All of this - and much else besides - makes her newsworthy.More news: 'Happiness, Couple Fulfillment Ministry' was a typographical error - Okorocha
Lubaina Himid, a key figure of the Black Arts Movement, was named as the victor of this year's Turner Prize for art on Tuesday evening at a ceremony in the northern English city of Hull. In one of most celebrated proposals, a fashionable marriage, Himid is inspired by paintings of William Hogarth in 17th century to recreate a satirical altarpiece in which Margaret Thatcher adopts pose of a Countess dissolute and Ronald Reagan Of his mistress, facing gaze of a black servant.
In the past, the prize has been viewed as a vehicle for younger artists, but it has moved in a new direction this year, with two nominees over 40 and the other two short-listed artists in their 50s and 60s.
In a more recent piece, "Swallow Hard: The Lancaster Dinner Service" (2007), a dinner set has been repainted to tell the story of slavery. In all probability, she herself will now make the front page of the paper.More news: KT McFarland's Senate Confirmation 'Frozen' Amid Contact Questions
"This year we opened the prize up to artists of all ages, recognising that breakthroughs can happen at any point in an artistic career", said the Tate's director, Maria Balshaw. He felt those artists" contributions had not been "recognized as a key aspect of the story of art at the time.
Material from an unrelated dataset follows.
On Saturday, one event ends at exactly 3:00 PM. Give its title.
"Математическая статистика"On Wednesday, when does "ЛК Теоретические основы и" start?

According to a statement, they praised Himid for "her uncompromising tackling of issues including colonial history and how racism persists today".
The prize's panel said they admired Himid's "expansive and exuberant approach to painting which combines satire and a sense of theatre".More news: Beyoncé and birthday boy JAY-Z pose for pictures in an elevator
"The jury also acknowledged her role as an influential curator and educator who continues to speak urgently to the moment".